Provided records:
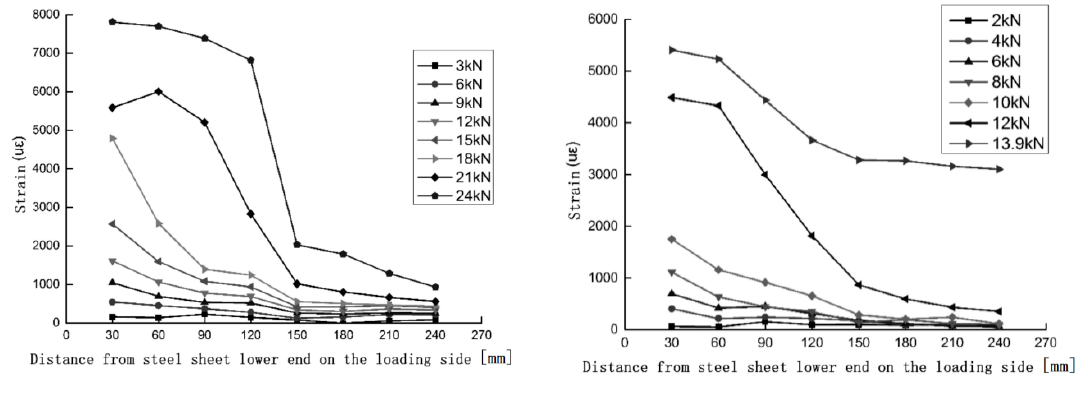
Figure 3. Strain-location curves of specimens ( a ) B-2-1 and ( b ) C-2-1.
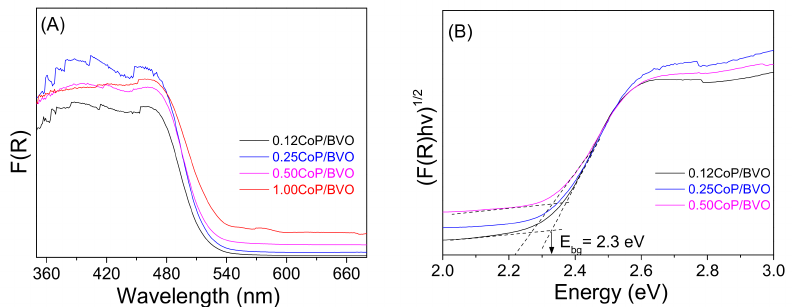
Figure 2. ( A ) UV-vis diffuse reflectance spectra and ( B ) Tauc plots obtained for CoP/BVO catalysts.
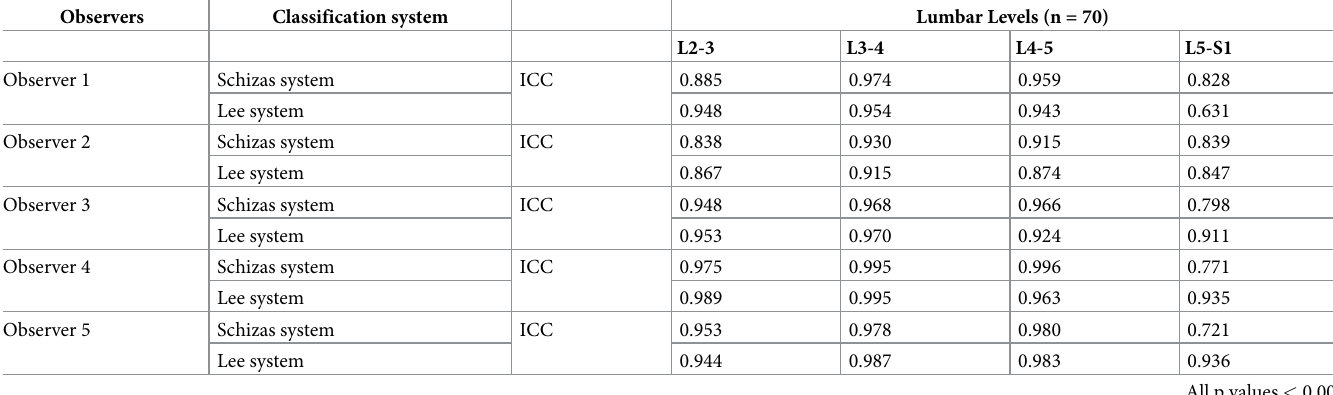
Table 4. Test-retest reliability of the Schizas and Lee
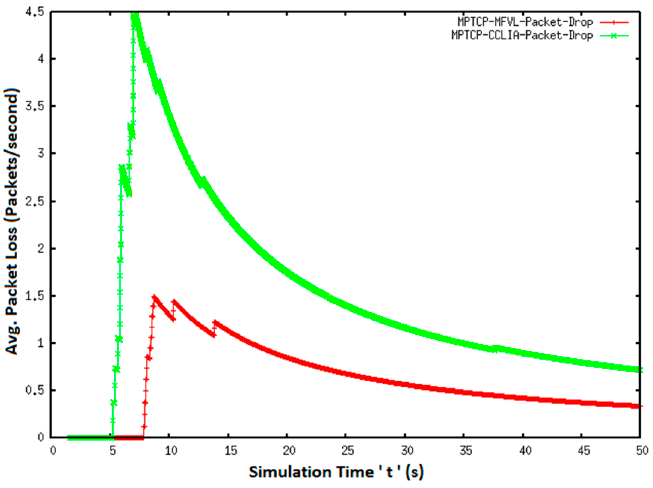
Figure 14. Average packet drop rate of Setup 3.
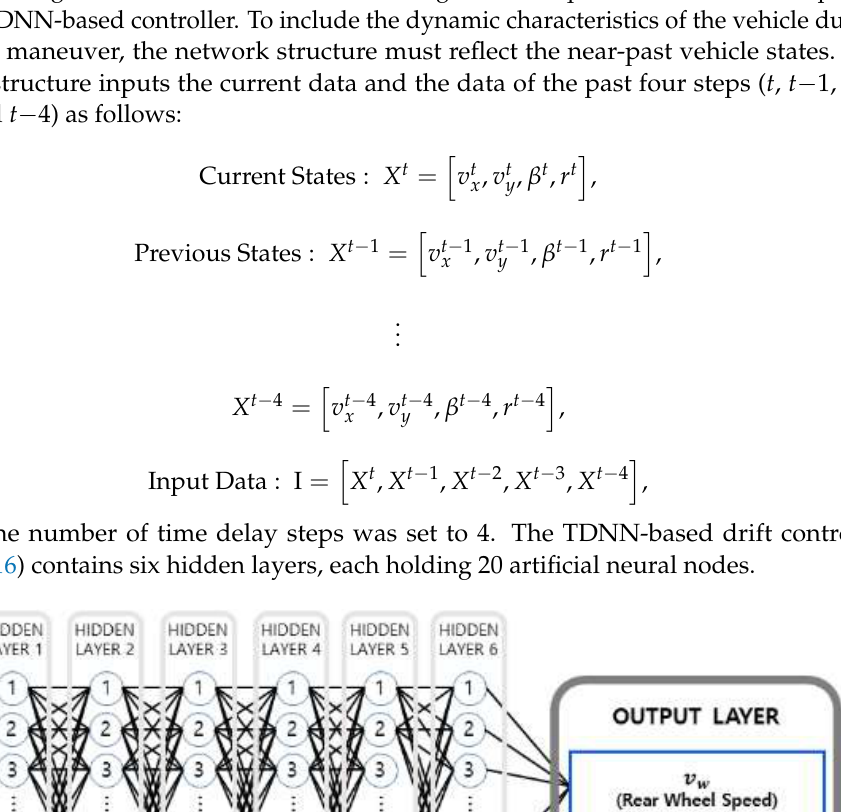
Figure 15. Deep neural network architecture for lateral positioning control.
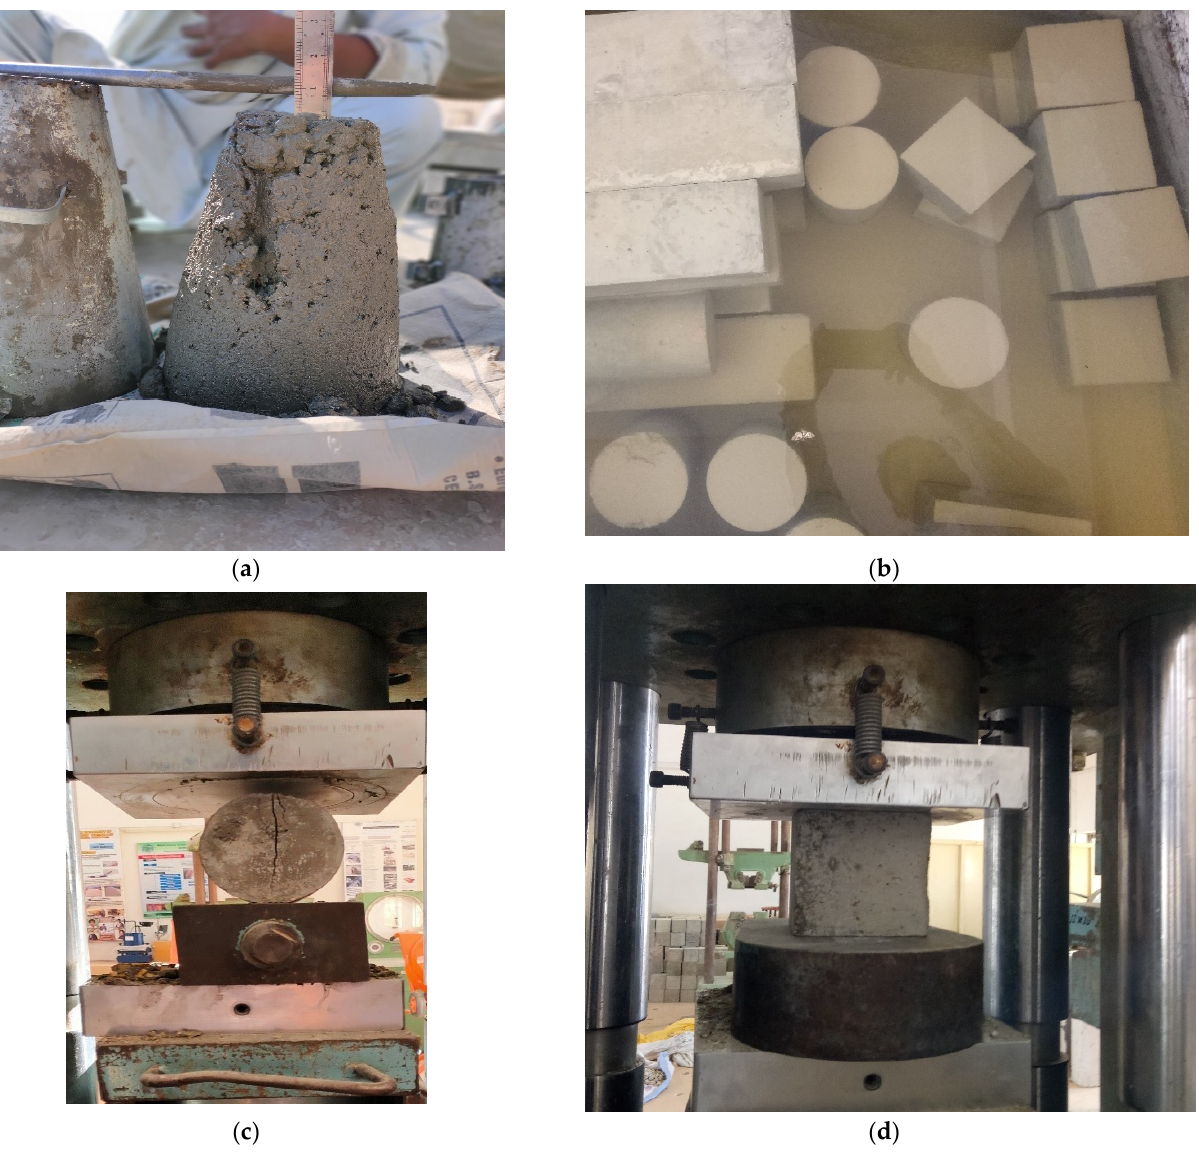
Figure 3. Experimental tests set-up: ( a ) slump test; ( b ) water curing tank; ( c ) split tensile strength test; ( d ) compressive strength test.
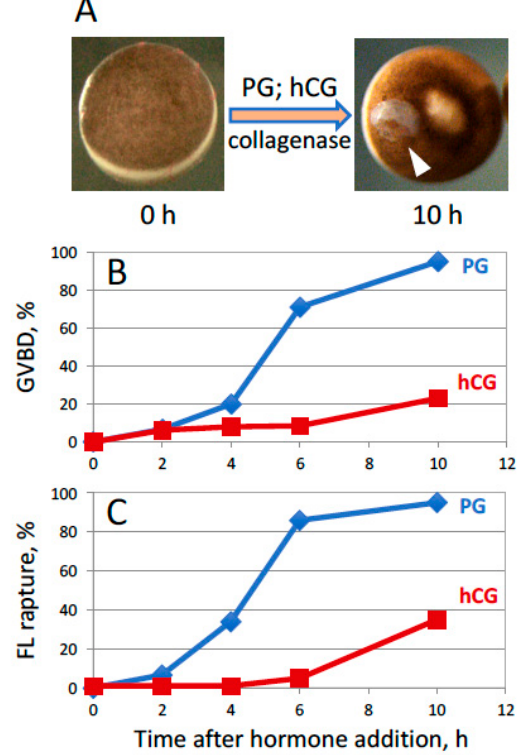
Figure 2. Effects of PG and hCG on the follicular oocytes in the presence of low concentrations of collagenase. ( A ) Morphology of isolated follicles before and after hormonal treatment in the presence of 50 µg/mL collagenase. A white arrowhead in the panel points to a remnant of the follicle layer that is still attached to the oocyte after follicle rupture. ( B , C ) Time courses of GVBD and follicle rupture, correspondingly. The experiment was repeated with five batches of follicular oocytes obtained from di ff erent animals, and the results of a single batch experiment are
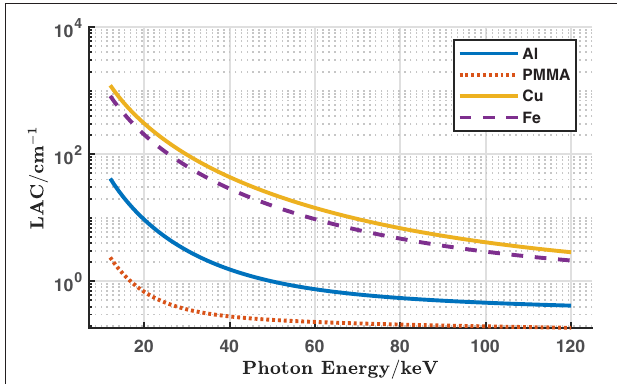
FIGURE 1 | Spectral linear attenuation coefficients of Al, PMMA, Cu, and Fe,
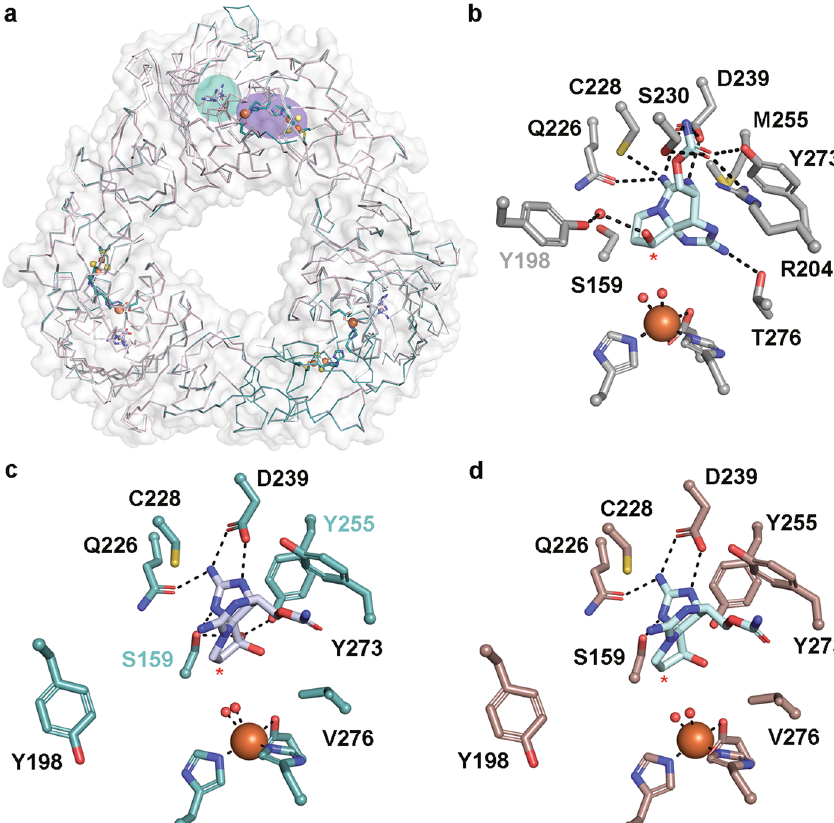
Fig. 2 The structures of SxtT and GxtA with their native hydroxylated substrates bound reveal the essential active site interactions. a The quaternary trimeric architectures of each determined structure are shown as ribbon diagrams and overlaid with each other (SxtT with β -STOH bound is shown in gray, GxtA with β -STOH bound is shown in pink, and GxtA with STX bound is shown in teal). The metallocenters that bridge two subunits are highlighted in purple and the substrate-binding site of one subunit is highlighted in teal. b The structure of SxtT with β -STOH bound reveals the myriad of interactions that this molecule forms in the active site. Tyr198 (gray font) interacts with the β -hydroxyl group of β -STOH via a water molecule. c STX binds in the active site of GxtA. The α -hydroxyl group interacts with active site residues Ser159 and Tyr255 (cyan font). d Despite the similar makeup of the GxtA active site relative to SxtT, β -STOH binds in a remarkably different orientation and interacts with conserved residues Gln226 and Asp239. In all panels, the position of hydroxylation is marked with a red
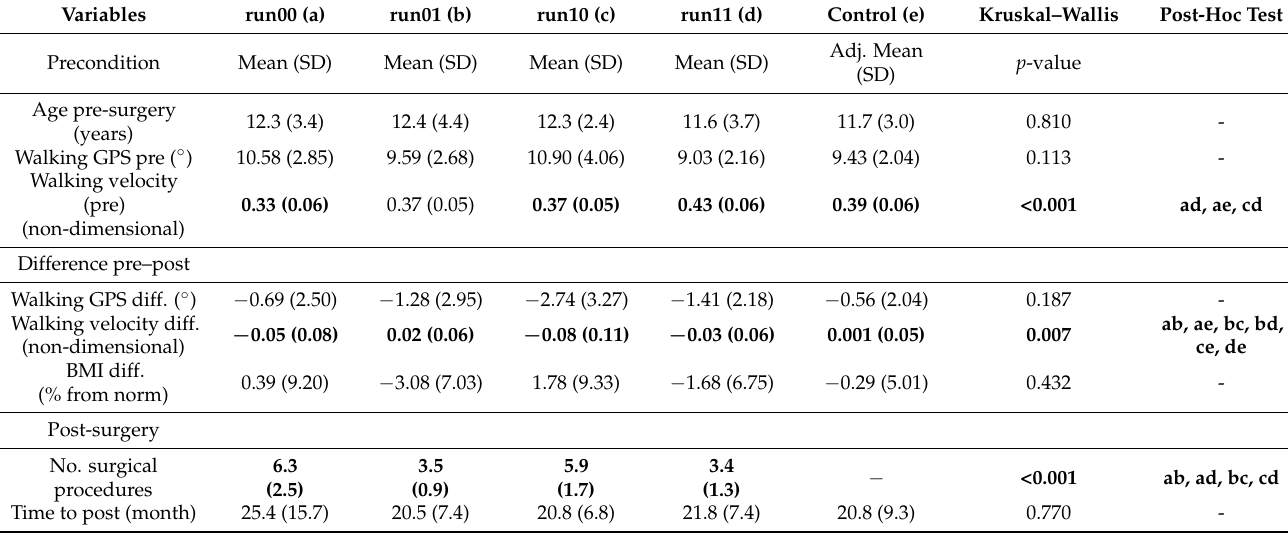
Table 2. Group means, standard deviations (SD), Kruskal–Wallis and post-hoc test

Task item:
Reproduce the entries exactly, from the line with "Figure 2. Effects" to the line with "FIGURE 1 | Spectral", both lines included, keeping no pictures.

Response below:
Figure 2. Effects of PG and hCG on the follicular oocytes in the presence of low concentrations of collagenase. ( A ) Morphology of isolated follicles before and after hormonal treatment in the presence of 50 µg/mL collagenase. A white arrowhead in the panel points to a remnant of the follicle layer that is still attached to the oocyte after follicle rupture. ( B , C ) Time courses of GVBD and follicle rupture, correspondingly. The experiment was repeated with five batches of follicular oocytes obtained from di ff erent animals, and the results of a single batch experiment are
FIGURE 1 | Spectral linear attenuation coefficients of Al, PMMA, Cu, and Fe,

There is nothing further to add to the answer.